### PROVIDED TEXT
○ ○ ○ ○ ○

After Wednesday’s shooting, two armed officers will be posted at East high school through the end of the school year, and other city high schools also will each get an officer, said the Denver public schools superintendent, Alex Marrero.
In a letter to the board of education, Marrero said his decision violated district’s policies but added he “can no longer stand on the sidelines”.
“I am the leader of this district who is charged with keeping our scholars and staff safe every day,” he wrote. The school board said it supported the decision.
Gun violence at schools has become increasingly common in the US with more than 1,300 incidents recorded between 2000 and June 2022, according to government research. Those shootings killed 377 and wounded 1,025.
The Colorado shooting was at least the second to occur at or near a school this week in the US. On Monday, a 15-year-old was arrested in the fatal shooting of a student outside of a Dallas-area high school.
Students from East high school had been scheduled to testify on Wednesday afternoon before the Colorado legislature on gun safety bills.
“This is the reality of being young in America: sitting through a shooting and waiting for information just hours before you’re scheduled to testify in support of gun safety bills,” said Gracie Taub, a 16-year-old sophomore and volunteer with Students Demand Action in Colorado.
The White House press secretary, Karine Jean-Pierre, repeated Joe Biden’s calls for stricter gun laws, including bans on assault-style weapons and high-capacity magazines, and for Congress to “do something” on gun control.
Wednesday was also the second anniversary of 10 people being shot and killed at a supermarket in Boulder, Colorado.

○ ○ ○ ○ ○

### DATA EXCERPTS

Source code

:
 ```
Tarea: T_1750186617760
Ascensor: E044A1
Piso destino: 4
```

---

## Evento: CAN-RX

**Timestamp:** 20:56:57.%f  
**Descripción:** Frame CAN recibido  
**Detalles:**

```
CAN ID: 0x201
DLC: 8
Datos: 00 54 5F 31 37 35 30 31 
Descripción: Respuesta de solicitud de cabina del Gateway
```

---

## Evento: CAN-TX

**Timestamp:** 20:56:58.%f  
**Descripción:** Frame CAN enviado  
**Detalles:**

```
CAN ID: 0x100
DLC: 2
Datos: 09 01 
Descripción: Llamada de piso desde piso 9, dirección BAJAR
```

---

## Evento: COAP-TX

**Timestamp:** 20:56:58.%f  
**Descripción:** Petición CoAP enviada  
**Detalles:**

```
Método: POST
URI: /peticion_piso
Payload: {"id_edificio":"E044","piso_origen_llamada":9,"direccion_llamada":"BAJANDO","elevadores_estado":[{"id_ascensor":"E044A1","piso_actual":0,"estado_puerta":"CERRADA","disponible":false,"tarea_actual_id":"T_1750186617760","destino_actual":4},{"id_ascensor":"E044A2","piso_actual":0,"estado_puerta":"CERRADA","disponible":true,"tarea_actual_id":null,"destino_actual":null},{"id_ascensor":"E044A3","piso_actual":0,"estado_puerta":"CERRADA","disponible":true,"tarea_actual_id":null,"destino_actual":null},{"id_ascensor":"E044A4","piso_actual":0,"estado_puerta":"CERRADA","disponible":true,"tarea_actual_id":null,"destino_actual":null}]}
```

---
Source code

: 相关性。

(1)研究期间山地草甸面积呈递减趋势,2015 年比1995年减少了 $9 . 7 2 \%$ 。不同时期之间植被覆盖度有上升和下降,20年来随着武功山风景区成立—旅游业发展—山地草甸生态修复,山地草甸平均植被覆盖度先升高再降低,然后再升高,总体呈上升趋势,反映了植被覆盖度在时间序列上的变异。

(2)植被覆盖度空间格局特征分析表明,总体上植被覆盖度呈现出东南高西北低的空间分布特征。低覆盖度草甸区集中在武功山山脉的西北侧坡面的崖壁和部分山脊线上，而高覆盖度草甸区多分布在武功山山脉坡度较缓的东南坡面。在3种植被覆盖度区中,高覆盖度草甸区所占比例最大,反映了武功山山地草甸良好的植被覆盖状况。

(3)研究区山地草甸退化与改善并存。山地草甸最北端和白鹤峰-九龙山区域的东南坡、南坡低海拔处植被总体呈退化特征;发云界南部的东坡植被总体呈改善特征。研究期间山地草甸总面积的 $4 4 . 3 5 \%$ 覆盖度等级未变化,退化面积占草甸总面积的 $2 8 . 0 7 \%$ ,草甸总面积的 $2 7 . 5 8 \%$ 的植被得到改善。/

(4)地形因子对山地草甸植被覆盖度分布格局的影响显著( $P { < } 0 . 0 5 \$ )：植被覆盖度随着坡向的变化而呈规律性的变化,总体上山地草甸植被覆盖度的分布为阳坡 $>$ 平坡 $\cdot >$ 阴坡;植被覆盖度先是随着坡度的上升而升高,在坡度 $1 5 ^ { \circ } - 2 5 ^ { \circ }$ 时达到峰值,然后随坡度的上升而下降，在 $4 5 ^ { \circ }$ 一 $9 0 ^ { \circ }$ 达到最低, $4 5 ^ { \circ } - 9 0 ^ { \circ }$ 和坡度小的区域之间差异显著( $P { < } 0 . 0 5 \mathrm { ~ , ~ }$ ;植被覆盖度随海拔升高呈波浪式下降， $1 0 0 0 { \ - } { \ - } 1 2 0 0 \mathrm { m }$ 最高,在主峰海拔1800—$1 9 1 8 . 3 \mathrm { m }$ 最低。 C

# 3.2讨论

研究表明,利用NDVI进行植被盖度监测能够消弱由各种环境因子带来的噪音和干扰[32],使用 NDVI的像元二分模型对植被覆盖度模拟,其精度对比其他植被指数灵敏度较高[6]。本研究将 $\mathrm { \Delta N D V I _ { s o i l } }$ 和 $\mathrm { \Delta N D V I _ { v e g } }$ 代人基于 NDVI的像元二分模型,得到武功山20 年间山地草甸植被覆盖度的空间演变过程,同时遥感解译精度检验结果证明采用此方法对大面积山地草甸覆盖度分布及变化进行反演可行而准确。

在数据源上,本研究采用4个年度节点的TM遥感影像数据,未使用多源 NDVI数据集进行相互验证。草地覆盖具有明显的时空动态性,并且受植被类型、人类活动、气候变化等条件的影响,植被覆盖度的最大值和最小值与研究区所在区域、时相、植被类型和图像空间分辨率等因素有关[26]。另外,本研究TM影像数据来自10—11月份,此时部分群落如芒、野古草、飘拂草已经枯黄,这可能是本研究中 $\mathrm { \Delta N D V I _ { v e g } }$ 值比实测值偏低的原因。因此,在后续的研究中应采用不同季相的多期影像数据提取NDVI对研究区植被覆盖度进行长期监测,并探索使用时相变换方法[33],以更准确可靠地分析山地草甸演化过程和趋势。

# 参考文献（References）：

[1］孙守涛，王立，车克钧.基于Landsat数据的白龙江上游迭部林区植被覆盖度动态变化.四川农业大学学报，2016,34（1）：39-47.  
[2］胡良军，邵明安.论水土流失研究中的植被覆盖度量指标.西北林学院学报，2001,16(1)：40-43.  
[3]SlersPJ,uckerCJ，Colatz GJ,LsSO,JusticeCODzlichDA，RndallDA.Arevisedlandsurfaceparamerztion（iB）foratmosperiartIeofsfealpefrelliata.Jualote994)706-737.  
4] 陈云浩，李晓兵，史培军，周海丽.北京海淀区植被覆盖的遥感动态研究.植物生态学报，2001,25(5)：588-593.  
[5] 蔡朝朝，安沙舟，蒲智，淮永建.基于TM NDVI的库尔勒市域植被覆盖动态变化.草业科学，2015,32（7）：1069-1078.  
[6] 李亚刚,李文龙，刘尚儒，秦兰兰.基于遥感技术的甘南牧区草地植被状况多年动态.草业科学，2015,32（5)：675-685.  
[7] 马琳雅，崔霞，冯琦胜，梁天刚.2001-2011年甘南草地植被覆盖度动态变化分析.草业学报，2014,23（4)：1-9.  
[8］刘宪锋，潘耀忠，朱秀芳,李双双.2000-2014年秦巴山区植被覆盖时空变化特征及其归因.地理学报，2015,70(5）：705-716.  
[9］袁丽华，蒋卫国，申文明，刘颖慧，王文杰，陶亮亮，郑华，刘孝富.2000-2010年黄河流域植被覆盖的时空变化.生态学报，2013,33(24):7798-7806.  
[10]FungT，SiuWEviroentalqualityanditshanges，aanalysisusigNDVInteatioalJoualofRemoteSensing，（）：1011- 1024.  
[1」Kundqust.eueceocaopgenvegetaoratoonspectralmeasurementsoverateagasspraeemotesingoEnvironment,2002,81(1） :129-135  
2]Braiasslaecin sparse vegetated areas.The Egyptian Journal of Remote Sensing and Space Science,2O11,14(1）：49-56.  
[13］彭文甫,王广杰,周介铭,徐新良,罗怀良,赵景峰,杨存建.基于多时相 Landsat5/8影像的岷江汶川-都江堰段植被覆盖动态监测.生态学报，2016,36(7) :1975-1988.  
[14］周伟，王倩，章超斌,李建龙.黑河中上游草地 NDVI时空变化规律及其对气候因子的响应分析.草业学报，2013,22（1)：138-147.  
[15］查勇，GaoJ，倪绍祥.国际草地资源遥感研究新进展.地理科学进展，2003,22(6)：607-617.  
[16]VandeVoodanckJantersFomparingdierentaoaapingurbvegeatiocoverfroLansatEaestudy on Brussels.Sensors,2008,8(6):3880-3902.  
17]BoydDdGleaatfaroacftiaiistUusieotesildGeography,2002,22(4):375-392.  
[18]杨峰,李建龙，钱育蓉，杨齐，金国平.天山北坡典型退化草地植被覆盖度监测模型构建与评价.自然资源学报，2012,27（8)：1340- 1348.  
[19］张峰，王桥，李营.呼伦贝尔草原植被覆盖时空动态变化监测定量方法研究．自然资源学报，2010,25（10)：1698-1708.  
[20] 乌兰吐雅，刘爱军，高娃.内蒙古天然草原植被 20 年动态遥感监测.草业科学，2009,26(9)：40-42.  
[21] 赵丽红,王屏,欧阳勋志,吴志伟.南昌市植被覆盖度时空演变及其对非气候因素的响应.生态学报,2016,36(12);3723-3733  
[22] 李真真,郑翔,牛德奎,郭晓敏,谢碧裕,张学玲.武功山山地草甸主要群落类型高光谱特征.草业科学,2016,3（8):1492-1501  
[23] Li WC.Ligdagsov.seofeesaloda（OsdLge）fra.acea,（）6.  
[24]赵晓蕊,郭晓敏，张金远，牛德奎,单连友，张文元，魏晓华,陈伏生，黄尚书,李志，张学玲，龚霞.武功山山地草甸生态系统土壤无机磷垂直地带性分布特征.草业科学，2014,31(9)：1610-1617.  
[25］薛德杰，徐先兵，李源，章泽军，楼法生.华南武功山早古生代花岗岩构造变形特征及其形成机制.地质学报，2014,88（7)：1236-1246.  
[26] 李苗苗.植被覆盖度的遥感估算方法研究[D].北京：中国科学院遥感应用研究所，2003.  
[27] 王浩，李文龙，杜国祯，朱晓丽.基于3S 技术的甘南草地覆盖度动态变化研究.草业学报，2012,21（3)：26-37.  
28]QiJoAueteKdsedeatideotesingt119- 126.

○ ○ ○ ○ ○

### WHAT TO PRODUCE
Using the text on the Denver school shooting, answer each question.
(a) How many armed officers will be posted at East high school, and for how long?
(b) According to government research, how many people were killed in school shootings between 2000 and June 2022?
(c) What event's anniversary also fell on Wednesday?

### SOLUTION TO THIS TASK
(a) Two armed officers, through the end of the school year.
(b) 377 people.
(c) The second anniversary of 10 people being shot and killed at a supermarket in Boulder, Colorado.